• Your goal
Quote the entries below from the line with "text_box [991, 441, 1370, 755]" through the line with "slide_number [152, 54, 563, 100]", both ends included, and only those lines.

────────────────────────────────────────

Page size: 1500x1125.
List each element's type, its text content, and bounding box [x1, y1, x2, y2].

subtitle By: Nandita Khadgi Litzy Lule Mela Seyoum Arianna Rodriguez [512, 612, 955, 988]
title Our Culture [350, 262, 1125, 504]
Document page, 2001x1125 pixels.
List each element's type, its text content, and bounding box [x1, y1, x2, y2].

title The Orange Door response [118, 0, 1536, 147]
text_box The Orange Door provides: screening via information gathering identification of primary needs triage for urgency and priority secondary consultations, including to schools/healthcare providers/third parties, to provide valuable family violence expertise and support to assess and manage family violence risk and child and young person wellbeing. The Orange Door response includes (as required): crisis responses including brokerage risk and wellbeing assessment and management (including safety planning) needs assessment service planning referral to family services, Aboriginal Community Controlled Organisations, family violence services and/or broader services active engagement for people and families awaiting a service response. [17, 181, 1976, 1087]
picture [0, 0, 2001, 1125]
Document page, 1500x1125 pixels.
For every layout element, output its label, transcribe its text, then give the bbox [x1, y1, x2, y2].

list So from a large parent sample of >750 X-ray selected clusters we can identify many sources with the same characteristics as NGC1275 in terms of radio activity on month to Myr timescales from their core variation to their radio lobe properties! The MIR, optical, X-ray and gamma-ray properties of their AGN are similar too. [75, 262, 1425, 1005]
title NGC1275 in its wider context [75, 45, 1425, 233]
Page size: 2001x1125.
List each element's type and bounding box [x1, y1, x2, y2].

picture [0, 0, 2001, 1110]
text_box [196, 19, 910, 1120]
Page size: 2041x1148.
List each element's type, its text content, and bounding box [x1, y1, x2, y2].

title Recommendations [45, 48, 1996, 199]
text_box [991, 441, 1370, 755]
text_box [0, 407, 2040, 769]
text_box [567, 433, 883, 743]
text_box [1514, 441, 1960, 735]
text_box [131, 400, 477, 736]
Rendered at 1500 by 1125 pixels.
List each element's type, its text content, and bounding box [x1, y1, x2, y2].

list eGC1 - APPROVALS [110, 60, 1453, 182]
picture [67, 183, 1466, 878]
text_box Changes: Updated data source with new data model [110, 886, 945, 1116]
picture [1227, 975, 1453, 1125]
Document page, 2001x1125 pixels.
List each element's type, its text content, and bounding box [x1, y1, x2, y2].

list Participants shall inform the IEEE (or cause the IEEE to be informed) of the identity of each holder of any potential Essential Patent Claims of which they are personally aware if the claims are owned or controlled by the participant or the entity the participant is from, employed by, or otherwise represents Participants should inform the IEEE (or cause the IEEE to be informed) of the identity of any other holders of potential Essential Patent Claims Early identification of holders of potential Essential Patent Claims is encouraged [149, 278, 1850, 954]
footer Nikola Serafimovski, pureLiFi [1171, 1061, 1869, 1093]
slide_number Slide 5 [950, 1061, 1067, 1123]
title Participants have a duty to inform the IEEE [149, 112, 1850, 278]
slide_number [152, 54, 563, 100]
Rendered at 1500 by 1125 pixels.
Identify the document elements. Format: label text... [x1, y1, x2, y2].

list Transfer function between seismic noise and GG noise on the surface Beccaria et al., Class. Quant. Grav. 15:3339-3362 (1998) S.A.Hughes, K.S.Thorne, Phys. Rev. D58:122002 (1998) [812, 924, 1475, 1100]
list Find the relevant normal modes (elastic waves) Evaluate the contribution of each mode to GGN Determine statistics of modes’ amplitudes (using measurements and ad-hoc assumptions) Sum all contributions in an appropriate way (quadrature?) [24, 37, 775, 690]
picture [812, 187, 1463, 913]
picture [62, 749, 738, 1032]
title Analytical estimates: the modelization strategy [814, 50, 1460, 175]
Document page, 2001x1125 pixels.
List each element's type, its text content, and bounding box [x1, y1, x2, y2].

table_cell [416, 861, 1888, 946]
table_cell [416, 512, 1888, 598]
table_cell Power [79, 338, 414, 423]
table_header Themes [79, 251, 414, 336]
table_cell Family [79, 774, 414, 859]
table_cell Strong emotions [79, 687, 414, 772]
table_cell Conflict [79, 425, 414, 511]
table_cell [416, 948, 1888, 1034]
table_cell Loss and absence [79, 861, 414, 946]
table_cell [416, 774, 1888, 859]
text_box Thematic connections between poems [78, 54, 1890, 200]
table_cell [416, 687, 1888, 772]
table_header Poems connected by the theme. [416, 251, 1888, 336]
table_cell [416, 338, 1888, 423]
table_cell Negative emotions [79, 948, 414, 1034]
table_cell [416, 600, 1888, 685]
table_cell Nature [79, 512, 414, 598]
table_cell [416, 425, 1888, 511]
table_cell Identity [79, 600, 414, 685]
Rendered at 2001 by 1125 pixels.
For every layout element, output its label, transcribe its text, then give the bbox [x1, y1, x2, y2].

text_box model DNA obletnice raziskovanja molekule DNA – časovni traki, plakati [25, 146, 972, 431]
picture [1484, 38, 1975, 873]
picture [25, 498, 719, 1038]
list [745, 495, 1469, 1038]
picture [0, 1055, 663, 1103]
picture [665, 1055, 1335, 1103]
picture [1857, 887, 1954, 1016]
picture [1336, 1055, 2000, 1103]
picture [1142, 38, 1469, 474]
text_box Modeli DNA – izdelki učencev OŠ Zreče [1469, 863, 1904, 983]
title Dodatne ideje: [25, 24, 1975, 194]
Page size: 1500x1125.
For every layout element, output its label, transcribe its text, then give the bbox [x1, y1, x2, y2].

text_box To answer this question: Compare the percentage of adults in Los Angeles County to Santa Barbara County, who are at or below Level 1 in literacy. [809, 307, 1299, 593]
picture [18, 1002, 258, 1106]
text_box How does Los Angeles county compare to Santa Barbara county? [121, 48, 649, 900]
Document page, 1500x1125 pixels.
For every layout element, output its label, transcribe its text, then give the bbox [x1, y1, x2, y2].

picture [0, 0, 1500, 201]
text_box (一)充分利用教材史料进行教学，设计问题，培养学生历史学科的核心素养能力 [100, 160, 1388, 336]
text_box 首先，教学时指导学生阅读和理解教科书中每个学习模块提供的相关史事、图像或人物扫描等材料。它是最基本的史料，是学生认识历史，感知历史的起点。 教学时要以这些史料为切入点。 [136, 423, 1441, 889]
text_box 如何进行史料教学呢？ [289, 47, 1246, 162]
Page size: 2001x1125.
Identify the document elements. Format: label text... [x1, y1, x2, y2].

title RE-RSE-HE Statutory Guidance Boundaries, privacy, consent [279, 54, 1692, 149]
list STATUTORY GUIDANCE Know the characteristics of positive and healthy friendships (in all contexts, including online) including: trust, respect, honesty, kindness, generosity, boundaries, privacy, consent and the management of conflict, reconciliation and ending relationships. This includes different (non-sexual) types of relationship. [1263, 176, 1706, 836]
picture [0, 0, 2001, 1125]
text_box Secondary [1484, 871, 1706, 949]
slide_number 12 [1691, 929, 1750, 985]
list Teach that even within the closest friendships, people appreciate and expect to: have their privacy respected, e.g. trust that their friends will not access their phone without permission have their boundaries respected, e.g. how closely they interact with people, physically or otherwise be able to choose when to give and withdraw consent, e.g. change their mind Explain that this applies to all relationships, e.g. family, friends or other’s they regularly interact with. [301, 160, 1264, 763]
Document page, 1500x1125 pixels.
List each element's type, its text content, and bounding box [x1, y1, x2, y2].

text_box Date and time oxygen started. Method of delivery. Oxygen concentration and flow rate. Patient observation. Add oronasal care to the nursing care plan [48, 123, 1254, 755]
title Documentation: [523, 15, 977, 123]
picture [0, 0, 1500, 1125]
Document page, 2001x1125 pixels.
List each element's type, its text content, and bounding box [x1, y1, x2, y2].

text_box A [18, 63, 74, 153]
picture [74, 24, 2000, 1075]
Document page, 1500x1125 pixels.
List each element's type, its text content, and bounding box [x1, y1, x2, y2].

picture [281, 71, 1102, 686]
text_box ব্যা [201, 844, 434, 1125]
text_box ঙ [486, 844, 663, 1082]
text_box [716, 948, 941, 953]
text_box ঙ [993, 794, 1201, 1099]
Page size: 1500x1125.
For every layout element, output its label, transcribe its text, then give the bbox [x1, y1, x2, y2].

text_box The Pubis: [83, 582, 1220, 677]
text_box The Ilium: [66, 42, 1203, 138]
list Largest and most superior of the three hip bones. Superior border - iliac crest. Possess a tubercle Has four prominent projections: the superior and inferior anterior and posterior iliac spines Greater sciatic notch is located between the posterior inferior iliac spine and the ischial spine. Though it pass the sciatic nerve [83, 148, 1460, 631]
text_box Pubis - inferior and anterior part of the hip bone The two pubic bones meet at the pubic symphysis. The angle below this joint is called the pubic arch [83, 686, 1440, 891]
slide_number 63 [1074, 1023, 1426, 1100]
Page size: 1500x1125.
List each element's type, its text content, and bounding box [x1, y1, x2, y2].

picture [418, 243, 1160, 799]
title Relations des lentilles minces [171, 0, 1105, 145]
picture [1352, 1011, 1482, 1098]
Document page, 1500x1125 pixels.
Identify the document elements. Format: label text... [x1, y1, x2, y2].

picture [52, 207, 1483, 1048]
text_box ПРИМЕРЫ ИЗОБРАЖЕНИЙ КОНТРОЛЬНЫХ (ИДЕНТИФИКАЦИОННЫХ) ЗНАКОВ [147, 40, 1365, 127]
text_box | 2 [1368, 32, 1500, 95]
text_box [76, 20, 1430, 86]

────────────────────────────────────────

• Response to this exercise
text_box [991, 441, 1370, 755]
text_box [0, 407, 2040, 769]
text_box [567, 433, 883, 743]
text_box [1514, 441, 1960, 735]
text_box [131, 400, 477, 736]
Rendered at 1500 by 1125 pixels.
List each element's type, its text content, and bounding box [x1, y1, x2, y2].

list eGC1 - APPROVALS [110, 60, 1453, 182]
picture [67, 183, 1466, 878]
text_box Changes: Updated data source with new data model [110, 886, 945, 1116]
picture [1227, 975, 1453, 1125]
Document page, 2001x1125 pixels.
List each element's type, its text content, and bounding box [x1, y1, x2, y2].

list Participants shall inform the IEEE (or cause the IEEE to be informed) of the identity of each holder of any potential Essential Patent Claims of which they are personally aware if the claims are owned or controlled by the participant or the entity the participant is from, employed by, or otherwise represents Participants should inform the IEEE (or cause the IEEE to be informed) of the identity of any other holders of potential Essential Patent Claims Early identification of holders of potential Essential Patent Claims is encouraged [149, 278, 1850, 954]
footer Nikola Serafimovski, pureLiFi [1171, 1061, 1869, 1093]
slide_number Slide 5 [950, 1061, 1067, 1123]
title Participants have a duty to inform the IEEE [149, 112, 1850, 278]
slide_number [152, 54, 563, 100]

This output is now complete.